Images excluded, repeat each entry below exactly.

START Material for this exercise

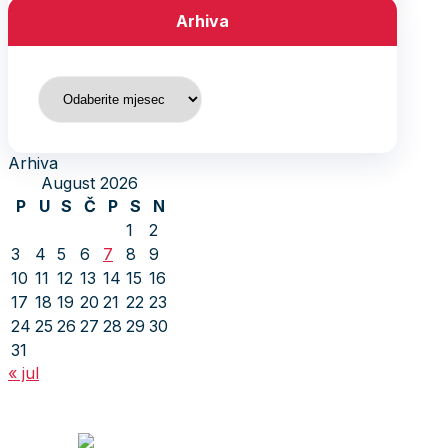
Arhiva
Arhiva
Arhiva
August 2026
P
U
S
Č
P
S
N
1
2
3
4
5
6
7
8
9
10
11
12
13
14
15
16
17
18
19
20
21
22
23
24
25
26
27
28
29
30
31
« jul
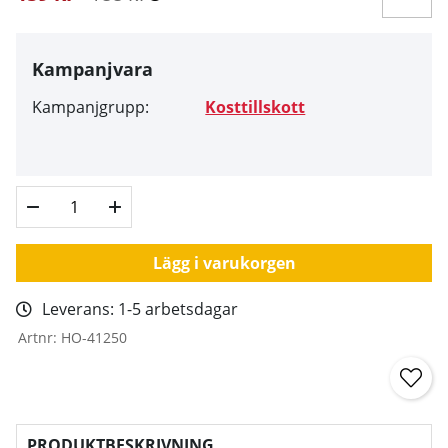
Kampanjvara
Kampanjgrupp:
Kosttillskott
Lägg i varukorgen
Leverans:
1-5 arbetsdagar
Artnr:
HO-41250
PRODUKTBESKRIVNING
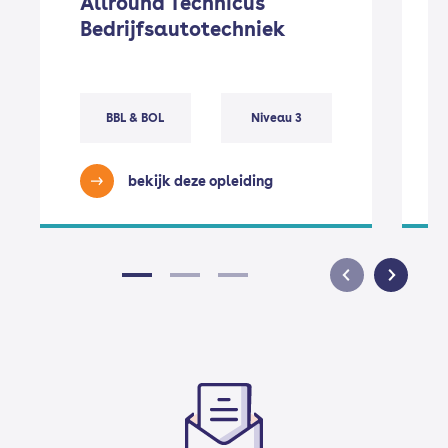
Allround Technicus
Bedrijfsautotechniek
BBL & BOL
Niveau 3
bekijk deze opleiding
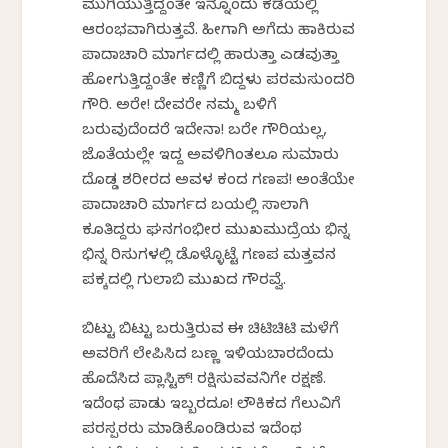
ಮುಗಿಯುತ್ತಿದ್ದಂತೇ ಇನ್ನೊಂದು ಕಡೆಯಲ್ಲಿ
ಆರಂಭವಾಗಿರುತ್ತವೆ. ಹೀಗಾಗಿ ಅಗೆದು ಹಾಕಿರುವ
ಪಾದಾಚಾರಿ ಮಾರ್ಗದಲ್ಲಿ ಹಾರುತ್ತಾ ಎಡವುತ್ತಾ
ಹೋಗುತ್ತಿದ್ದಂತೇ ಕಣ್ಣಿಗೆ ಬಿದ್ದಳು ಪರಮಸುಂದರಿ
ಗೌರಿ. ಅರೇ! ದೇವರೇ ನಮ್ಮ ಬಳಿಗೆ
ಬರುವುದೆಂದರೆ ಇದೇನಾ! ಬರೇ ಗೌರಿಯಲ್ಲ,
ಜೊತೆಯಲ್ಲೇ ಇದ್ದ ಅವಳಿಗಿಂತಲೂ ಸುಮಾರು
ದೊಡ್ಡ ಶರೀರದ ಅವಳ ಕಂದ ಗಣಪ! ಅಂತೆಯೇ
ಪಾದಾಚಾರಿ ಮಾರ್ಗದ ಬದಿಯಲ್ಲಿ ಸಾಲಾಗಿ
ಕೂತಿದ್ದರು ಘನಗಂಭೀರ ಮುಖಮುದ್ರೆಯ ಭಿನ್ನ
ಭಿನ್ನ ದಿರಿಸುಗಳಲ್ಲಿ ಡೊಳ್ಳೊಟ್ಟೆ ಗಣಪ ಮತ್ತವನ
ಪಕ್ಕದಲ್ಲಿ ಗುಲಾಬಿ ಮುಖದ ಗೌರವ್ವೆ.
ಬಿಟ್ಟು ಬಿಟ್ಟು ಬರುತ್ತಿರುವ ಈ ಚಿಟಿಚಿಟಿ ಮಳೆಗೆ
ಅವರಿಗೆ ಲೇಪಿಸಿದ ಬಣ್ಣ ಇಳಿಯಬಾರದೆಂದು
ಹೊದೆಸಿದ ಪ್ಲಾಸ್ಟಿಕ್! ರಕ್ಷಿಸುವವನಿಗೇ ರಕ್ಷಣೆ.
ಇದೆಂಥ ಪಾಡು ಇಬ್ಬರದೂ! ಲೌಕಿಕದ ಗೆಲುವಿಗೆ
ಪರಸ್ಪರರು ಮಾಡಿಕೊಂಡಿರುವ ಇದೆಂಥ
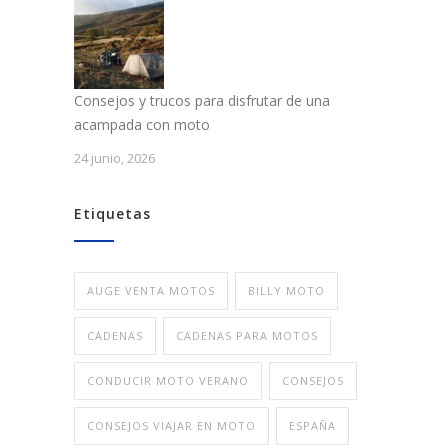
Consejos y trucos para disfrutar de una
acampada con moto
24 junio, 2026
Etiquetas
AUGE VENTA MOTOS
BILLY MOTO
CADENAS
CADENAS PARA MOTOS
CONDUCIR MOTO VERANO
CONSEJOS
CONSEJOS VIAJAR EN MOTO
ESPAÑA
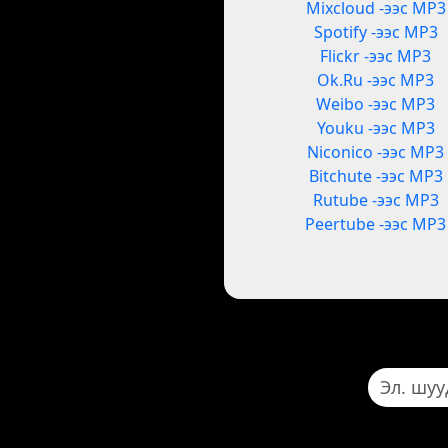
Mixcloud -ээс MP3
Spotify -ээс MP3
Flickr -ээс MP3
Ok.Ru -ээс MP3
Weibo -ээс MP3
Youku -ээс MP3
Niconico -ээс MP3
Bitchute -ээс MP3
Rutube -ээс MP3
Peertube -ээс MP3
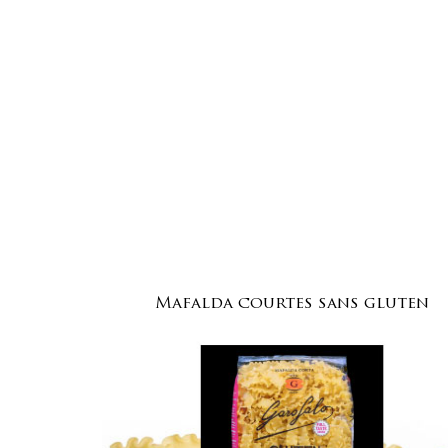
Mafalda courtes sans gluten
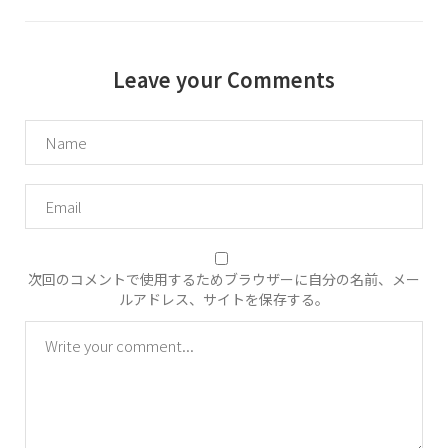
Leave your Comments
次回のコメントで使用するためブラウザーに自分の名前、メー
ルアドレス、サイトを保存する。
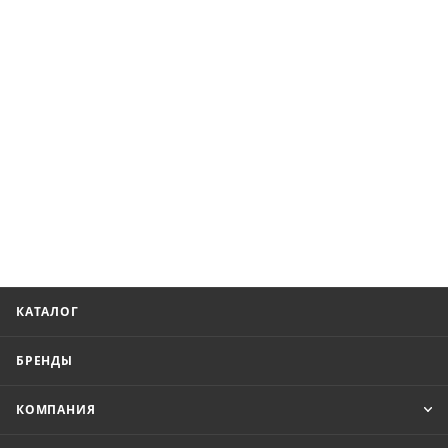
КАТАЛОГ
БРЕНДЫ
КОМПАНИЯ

END Material for this exercise

Result of the task
Arhiva
Arhiva
Arhiva
August 2026
P
U
S
Č
P
S
N
1
2
3
4
5
6
7
8
9
10
11
12
13
14
15
16
17
18
19
20
21
22
23
24
25
26
27
28
29
30
31
« jul
Kampanjvara
Kampanjgrupp:
Kosttillskott
Lägg i varukorgen
Leverans:
1-5 arbetsdagar
Artnr:
HO-41250
PRODUKTBESKRIVNING
Allround Technicus
Bedrijfsautotechniek
BBL & BOL
Niveau 3
bekijk deze opleiding
ಮುಗಿಯುತ್ತಿದ್ದಂತೇ ಇನ್ನೊಂದು ಕಡೆಯಲ್ಲಿ
ಆರಂಭವಾಗಿರುತ್ತವೆ. ಹೀಗಾಗಿ ಅಗೆದು ಹಾಕಿರುವ
ಪಾದಾಚಾರಿ ಮಾರ್ಗದಲ್ಲಿ ಹಾರುತ್ತಾ ಎಡವುತ್ತಾ
ಹೋಗುತ್ತಿದ್ದಂತೇ ಕಣ್ಣಿಗೆ ಬಿದ್ದಳು ಪರಮಸುಂದರಿ
ಗೌರಿ. ಅರೇ! ದೇವರೇ ನಮ್ಮ ಬಳಿಗೆ
ಬರುವುದೆಂದರೆ ಇದೇನಾ! ಬರೇ ಗೌರಿಯಲ್ಲ,
ಜೊತೆಯಲ್ಲೇ ಇದ್ದ ಅವಳಿಗಿಂತಲೂ ಸುಮಾರು
ದೊಡ್ಡ ಶರೀರದ ಅವಳ ಕಂದ ಗಣಪ! ಅಂತೆಯೇ
ಪಾದಾಚಾರಿ ಮಾರ್ಗದ ಬದಿಯಲ್ಲಿ ಸಾಲಾಗಿ
ಕೂತಿದ್ದರು ಘನಗಂಭೀರ ಮುಖಮುದ್ರೆಯ ಭಿನ್ನ
ಭಿನ್ನ ದಿರಿಸುಗಳಲ್ಲಿ ಡೊಳ್ಳೊಟ್ಟೆ ಗಣಪ ಮತ್ತವನ
ಪಕ್ಕದಲ್ಲಿ ಗುಲಾಬಿ ಮುಖದ ಗೌರವ್ವೆ.
ಬಿಟ್ಟು ಬಿಟ್ಟು ಬರುತ್ತಿರುವ ಈ ಚಿಟಿಚಿಟಿ ಮಳೆಗೆ
ಅವರಿಗೆ ಲೇಪಿಸಿದ ಬಣ್ಣ ಇಳಿಯಬಾರದೆಂದು
ಹೊದೆಸಿದ ಪ್ಲಾಸ್ಟಿಕ್! ರಕ್ಷಿಸುವವನಿಗೇ ರಕ್ಷಣೆ.
ಇದೆಂಥ ಪಾಡು ಇಬ್ಬರದೂ! ಲೌಕಿಕದ ಗೆಲುವಿಗೆ
ಪರಸ್ಪರರು ಮಾಡಿಕೊಂಡಿರುವ ಇದೆಂಥ
Consejos y trucos para disfrutar de una
acampada con moto
24 junio, 2026
Etiquetas
AUGE VENTA MOTOS
BILLY MOTO
CADENAS
CADENAS PARA MOTOS
CONDUCIR MOTO VERANO
CONSEJOS
CONSEJOS VIAJAR EN MOTO
ESPAÑA
Mixcloud -ээс MP3
Spotify -ээс MP3
Flickr -ээс MP3
Ok.Ru -ээс MP3
Weibo -ээс MP3
Youku -ээс MP3
Niconico -ээс MP3
Bitchute -ээс MP3
Rutube -ээс MP3
Peertube -ээс MP3
Mafalda courtes sans gluten
Leave your Comments
次回のコメントで使用するためブラウザーに自分の名前、メー
ルアドレス、サイトを保存する。
КАТАЛОГ
БРЕНДЫ
КОМПАНИЯ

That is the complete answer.